── Text block

Aiming for the top of the food chain

Wenonah Hauter grew up on a farm and is the author of Foodopoly: The Battle Over the Future of Food and Farming in America.

The issue of labeling for genetically engineered foods gained fresh momentum last week, when Sen. Barbara Boxer announced she’d be pushing for the U.S. Food and Drug Administration to require this consumer notification on a national level.

It’s sure to be an uphill battle for the organic food movement, which suffered a loss on this issue at the California ballot last year, but a new book calling for a mass restructuring of the nation’s food system might help provide ammunition for proponents of GE food labeling.

Wenonah Hauter’s Foodoply: The Battle over the Future of Food and Farming in America traces decades of little-known history documenting small farmers’ resistance to agricultural consolidation, followed by national and international policy agreements that gave rise to the commercialized agribusiness model that dominates America's food system today. Hauter, executive director of Food and Water Watch, grew up on a farm.

────

Translate this sentence from the Foodopoly article into Spanish: "The issue of labeling for genetically engineered foods gained fresh momentum last week, when Sen. Barbara Boxer announced she’d be pushing for the U.S. Food and Drug Administration to require this consumer notification on a national level." The items after the Foodopoly article are not needed.

── Information supplied

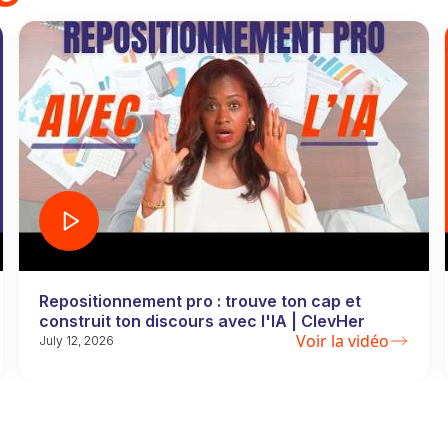
Repositionnement pro : trouve ton cap et
construit ton discours avec l'IA | ClevHer
Voir la vidéo
July 12, 2026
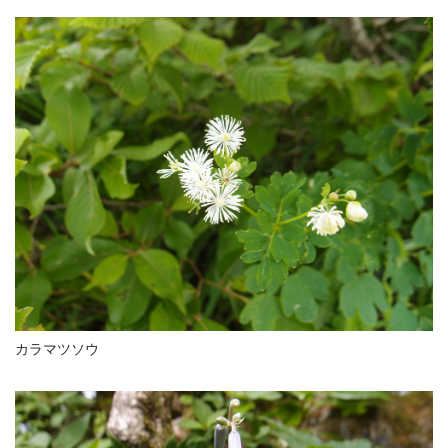
カラマツソウ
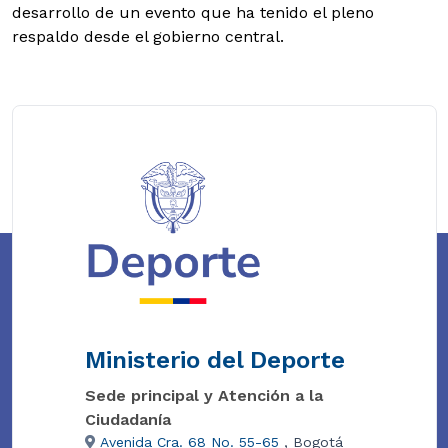
desarrollo de un evento que ha tenido el pleno
respaldo desde el gobierno central.
Ministerio del Deporte
Sede principal y Atención a la
Ciudadanía
Avenida Cra. 68 No. 55-65
, Bogotá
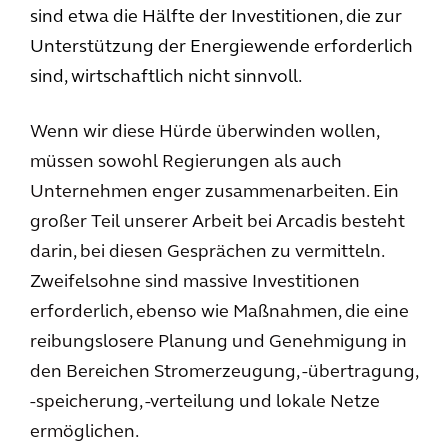
sind etwa die Hälfte der Investitionen, die zur
Unterstützung der Energiewende erforderlich
sind, wirtschaftlich nicht sinnvoll.
Wenn wir diese Hürde überwinden wollen,
müssen sowohl Regierungen als auch
Unternehmen enger zusammenarbeiten. Ein
großer Teil unserer Arbeit bei Arcadis besteht
darin, bei diesen Gesprächen zu vermitteln.
Zweifelsohne sind massive Investitionen
erforderlich, ebenso wie Maßnahmen, die eine
reibungslosere Planung und Genehmigung in
den Bereichen Stromerzeugung, -übertragung,
-speicherung, -verteilung und lokale Netze
ermöglichen.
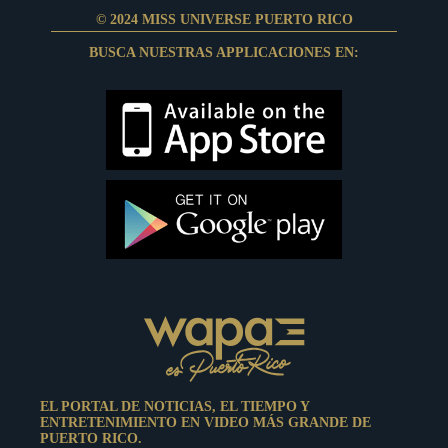
© 2024 MISS UNIVERSE PUERTO RICO
BUSCA NUESTRAS APPLICACIONES EN:
EL PORTAL DE NOTICIAS, EL TIEMPO Y
ENTRETENIMIENTO EN VIDEO MÁS GRANDE DE
PUERTO RICO.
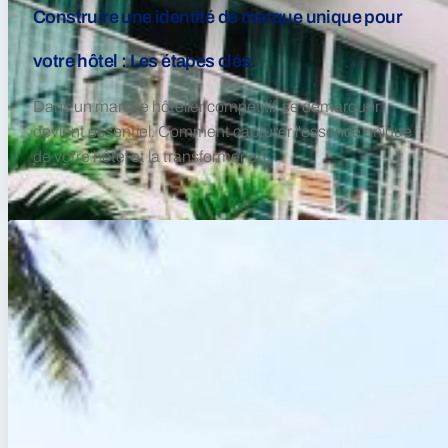
Construire une identité de marque unique pour
votre hôtel : Les étapes clés.
Dans un marché hôtelier compétitif, se démarquer
devient essentiel. Comment capturer l'essence unique
de votre hôtel et la transformer en...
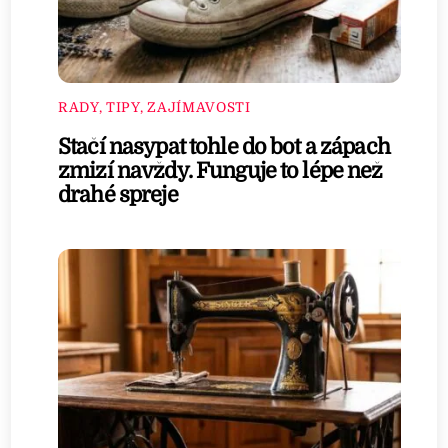
RADY, TIPY, ZAJÍMAVOSTI
Stačí nasypat tohle do bot a zápach
zmizí navždy. Funguje to lépe než
drahé spreje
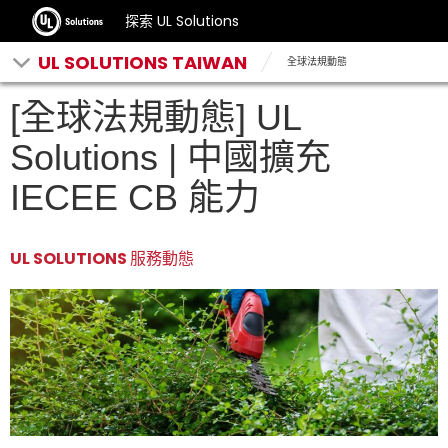
探索 UL Solutions
UL SOLUTIONS TAIWAN
全球法規動態
[全球法規動態] UL
Solutions | 中國擴充
IECEE CB 能力
UL SOLUTIONS 服務動態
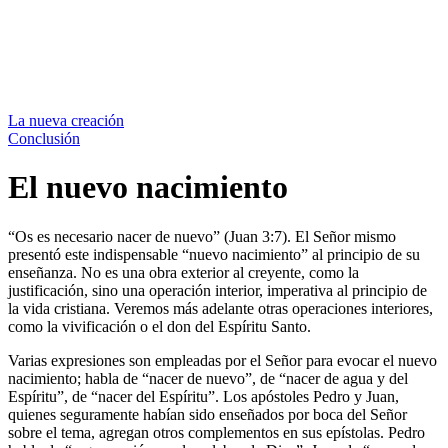
La nueva creación
Conclusión
El nuevo nacimiento
“Os es necesario nacer de nuevo” (Juan 3:7). El Señor mismo
presentó este indispensable “nuevo nacimiento” al principio de su
enseñanza. No es una obra exterior al creyente, como la
justificación, sino una operación interior, imperativa al principio de
la vida cristiana. Veremos más adelante otras operaciones interiores,
como la vivificación o el don del Espíritu Santo.
Varias expresiones son empleadas por el Señor para evocar el nuevo
nacimiento; habla de “nacer de nuevo”, de “nacer de agua y del
Espíritu”, de “nacer del Espíritu”. Los apóstoles Pedro y Juan,
quienes seguramente habían sido enseñados por boca del Señor
sobre el tema, agregan otros complementos en sus epístolas. Pedro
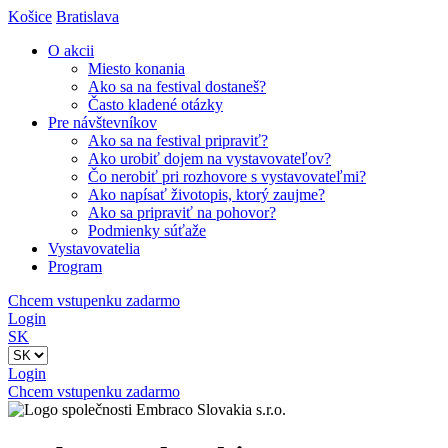
Košice
Bratislava
O akcii
Miesto konania
Ako sa na festival dostaneš?
Často kladené otázky
Pre návštevníkov
Ako sa na festival pripraviť?
Ako urobiť dojem na vystavovateľov?
Čo nerobiť pri rozhovore s vystavovateľmi?
Ako napísať životopis, ktorý zaujme?
Ako sa pripraviť na pohovor?
Podmienky súťaže
Vystavovatelia
Program
Chcem vstupenku zadarmo
Login
SK
Login
Chcem vstupenku zadarmo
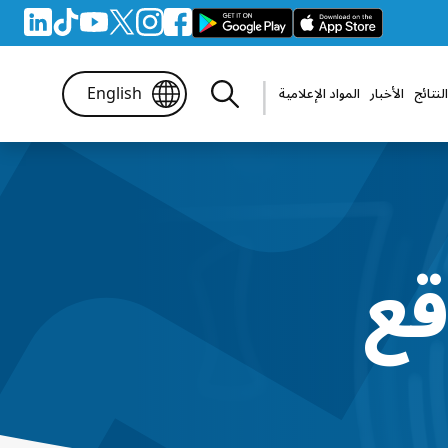
|
لنتائج
الأخبار
المواد الإعلامية
English
هائية
Photo Gallery
لنهائية لرياضة السيدات فقط
معرض الفيديو
قع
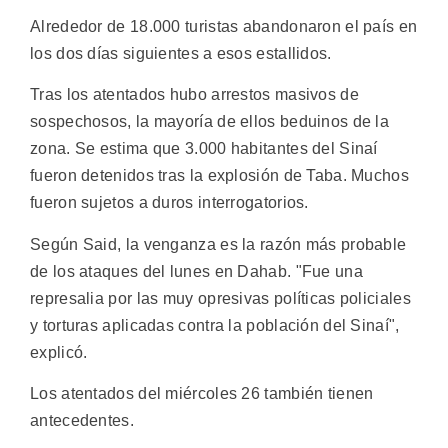
Alrededor de 18.000 turistas abandonaron el país en
los dos días siguientes a esos estallidos.
Tras los atentados hubo arrestos masivos de
sospechosos, la mayoría de ellos beduinos de la
zona. Se estima que 3.000 habitantes del Sinaí
fueron detenidos tras la explosión de Taba. Muchos
fueron sujetos a duros interrogatorios.
Según Said, la venganza es la razón más probable
de los ataques del lunes en Dahab. "Fue una
represalia por las muy opresivas políticas policiales
y torturas aplicadas contra la población del Sinaí",
explicó.
Los atentados del miércoles 26 también tienen
antecedentes.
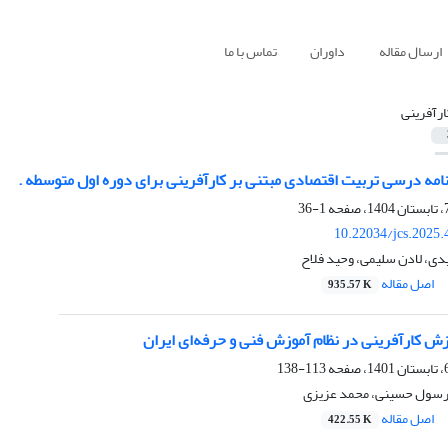
ارسال مقاله
داوران
تماس با ما
ارآفرینی
امه درسی تربیت اقتصادی مبتنی بر کارآفرینی برای دوره اول متوسطه .
1-36
10.22034/jcs.2025
ی، لادن سلیمی، وحید فلاح
اصل مقاله
935.57 K
ش کارآفرینی در نظام آموزش فنی و حرفه‌ای ایران
113-138
رسول حسینی، محمد عزیزی
اصل مقاله
422.55 K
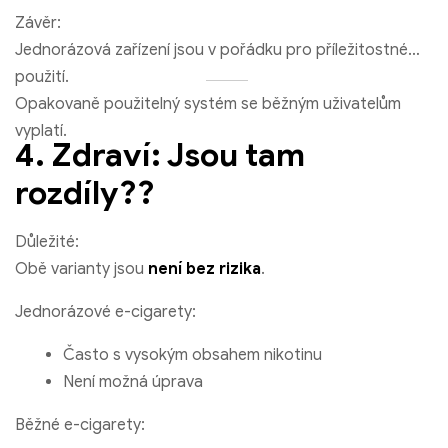
Závěr:
Jednorázová zařízení jsou v pořádku pro příležitostné
použití.
Opakovaně použitelný systém se běžným uživatelům
vyplatí.
4. Zdraví: Jsou tam
rozdíly??
Důležité:
Obě varianty jsou
není bez rizika
.
Jednorázové e-cigarety:
Často s vysokým obsahem nikotinu
Není možná úprava
Běžné e-cigarety:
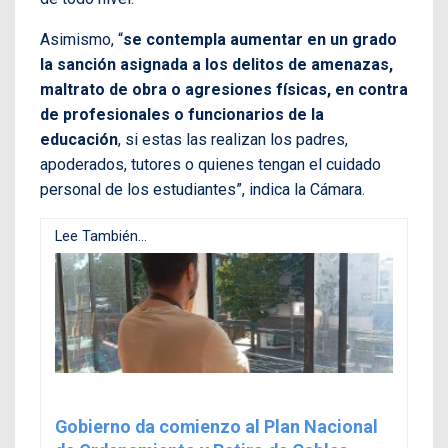
Asimismo, “
se contempla aumentar en un grado
la sanción asignada a los delitos de amenazas,
maltrato de obra o agresiones físicas, en contra
de profesionales o funcionarios de la
educación
, si estas las realizan los padres,
apoderados, tutores o quienes tengan el cuidado
personal de los estudiantes”, indica la Cámara.
Lee También...
Gobierno da comienzo al Plan Nacional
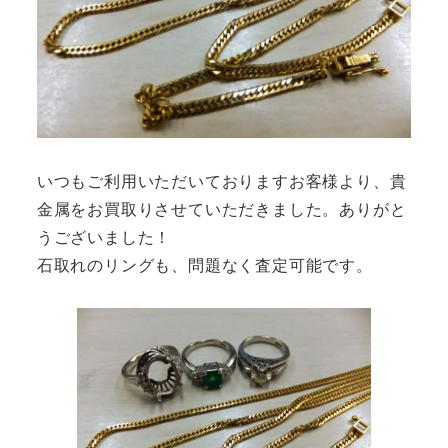
いつもご利用いただいておりますお客様より、貴
金属をお買取りさせていただきました。ありがと
うございました！
石取れのリングも、問題なく査定可能です。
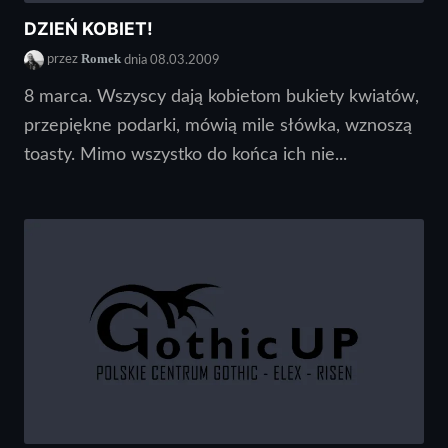
DZIEŃ KOBIET!
Romek
przez
dnia 08.03.2009
8 marca. Wszyscy dają kobietom bukiety kwiatów,
przepiękne podarki, mówią mile słówka, wznoszą
toasty. Mimo wszystko do końca ich nie...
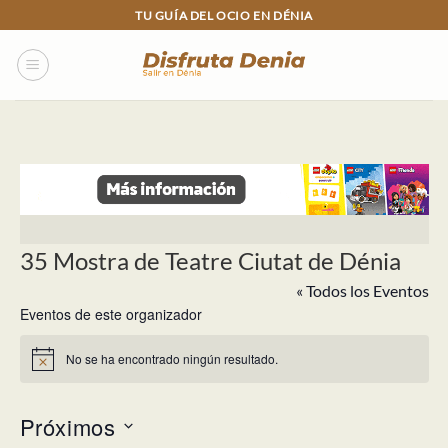
Skip
TU GUÍA DEL OCIO EN DÉNIA
to
content
35 Mostra de Teatre Ciutat de Dénia
« Todos los Eventos
Eventos de este organizador
No se ha encontrado ningún resultado.
Aviso
Próximos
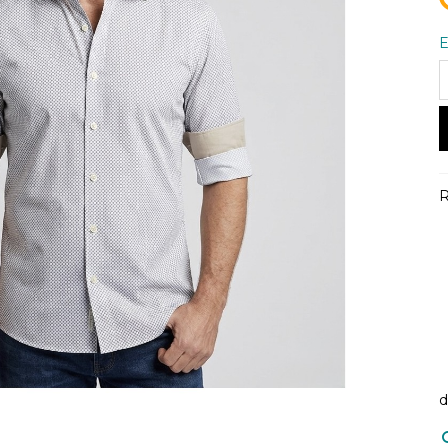
E
R
d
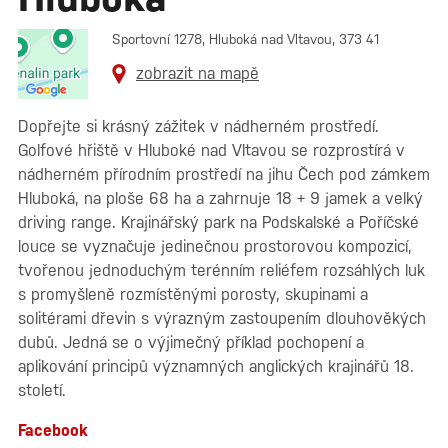
Sportovní 1278, Hluboká nad Vltavou, 373 41
zobrazit na mapě
Dopřejte si krásný zážitek v nádherném prostředí.
Golfové hřiště v Hluboké nad Vltavou se rozprostírá v
nádherném přírodním prostředí na jihu Čech pod zámkem
Hluboká, na ploše 68 ha a zahrnuje 18 + 9 jamek a velký
driving range. Krajinářský park na Podskalské a Poříčské
louce se vyznačuje jedinečnou prostorovou kompozicí,
tvořenou jednoduchým terénním reliéfem rozsáhlých luk
s promyšleně rozmístěnými porosty, skupinami a
solitérami dřevin s výrazným zastoupením dlouhověkých
dubů. Jedná se o výjimečný příklad pochopení a
aplikování principů významných anglických krajinářů 18.
století.
Facebook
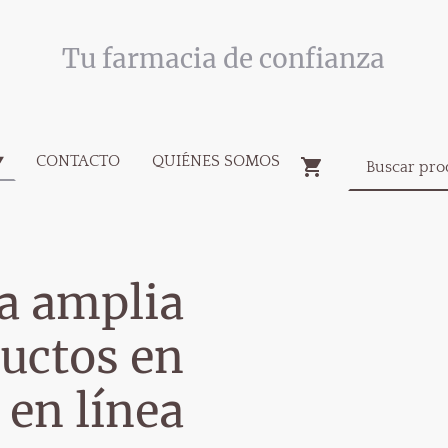
Tu farmacia de confianza
CONTACTO
QUIÉNES SOMOS
a amplia
uctos en
 en línea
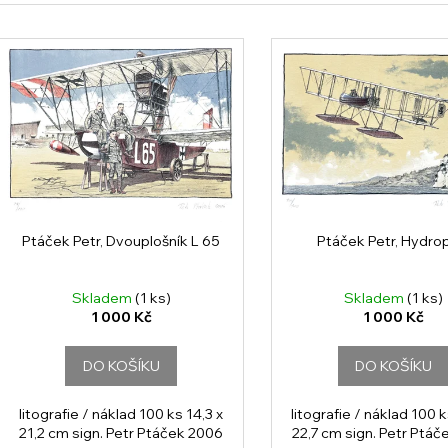
z
e
V
n
ý
p
p
r
s
o
p
d
r
u
o
k
d
Ptáček Petr, Dvouplošník L 65
Ptáček Petr, Hydro
t
u
ů
k
Skladem
(1 ks)
Skladem
(1 ks)
t
1 000 Kč
1 000 Kč
ů
DO KOŠÍKU
DO KOŠÍKU
litografie / náklad 100 ks 14,3 x
litografie / náklad 100 k
21,2 cm sign. Petr Ptáček 2006
22,7 cm sign. Petr Ptá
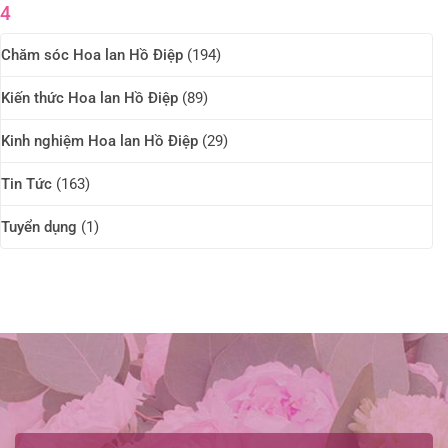
4
Chăm sóc Hoa lan Hồ Điệp
(194)
Kiến thức Hoa lan Hồ Điệp
(89)
Kinh nghiệm Hoa lan Hồ Điệp
(29)
Tin Tức
(163)
Tuyển dụng
(1)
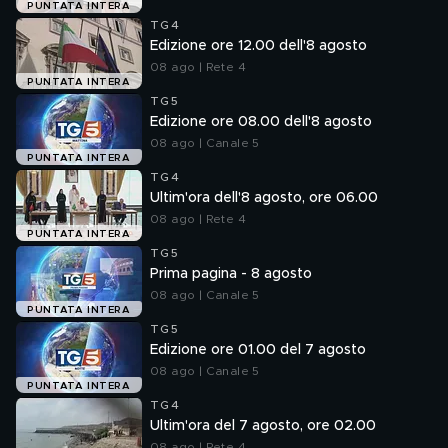
PUNTATA INTERA
TG4
Edizione ore 12.00 dell'8 agosto
08 ago | Rete 4
PUNTATA INTERA
TG5
Edizione ore 08.00 dell'8 agosto
08 ago | Canale 5
PUNTATA INTERA
TG4
Ultim'ora dell'8 agosto, ore 06.00
08 ago | Rete 4
PUNTATA INTERA
TG5
Prima pagina - 8 agosto
08 ago | Canale 5
PUNTATA INTERA
TG5
Edizione ore 01.00 del 7 agosto
08 ago | Canale 5
PUNTATA INTERA
TG4
Ultim'ora del 7 agosto, ore 02.00
08 ago | Rete 4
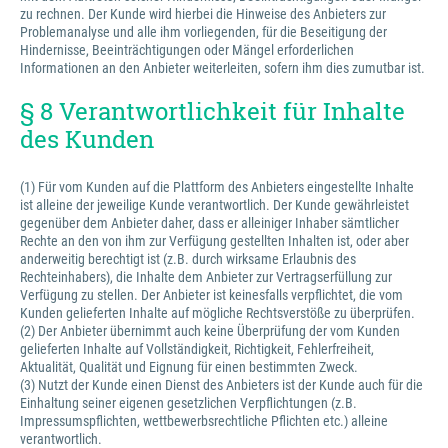
zu rechnen. Der Kunde wird hierbei die Hinweise des Anbieters zur
Problemanalyse und alle ihm vorliegenden, für die Beseitigung der
Hindernisse, Beeinträchtigungen oder Mängel erforderlichen
Informationen an den Anbieter weiterleiten, sofern ihm dies zumutbar ist.
§ 8 Verantwortlichkeit für Inhalte
des Kunden
(1) Für vom Kunden auf die Plattform des Anbieters eingestellte Inhalte
ist alleine der jeweilige Kunde verantwortlich. Der Kunde gewährleistet
gegenüber dem Anbieter daher, dass er alleiniger Inhaber sämtlicher
Rechte an den von ihm zur Verfügung gestellten Inhalten ist, oder aber
anderweitig berechtigt ist (z.B. durch wirksame Erlaubnis des
Rechteinhabers), die Inhalte dem Anbieter zur Vertragserfüllung zur
Verfügung zu stellen. Der Anbieter ist keinesfalls verpflichtet, die vom
Kunden gelieferten Inhalte auf mögliche Rechtsverstöße zu überprüfen.
(2) Der Anbieter übernimmt auch keine Überprüfung der vom Kunden
gelieferten Inhalte auf Vollständigkeit, Richtigkeit, Fehlerfreiheit,
Aktualität, Qualität und Eignung für einen bestimmten Zweck.
(3) Nutzt der Kunde einen Dienst des Anbieters ist der Kunde auch für die
Einhaltung seiner eigenen gesetzlichen Verpflichtungen (z.B.
Impressumspflichten, wettbewerbsrechtliche Pflichten etc.) alleine
verantwortlich.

────

Exercise output
El tema del etiquetado de los alimentos genéticamente modificados cobró nuevo impulso la semana pasada, cuando la senadora Barbara Boxer anunció que presionaría para que la Administración de Alimentos y Medicamentos de EE. UU. exigiera esta notificación al consumidor a nivel nacional.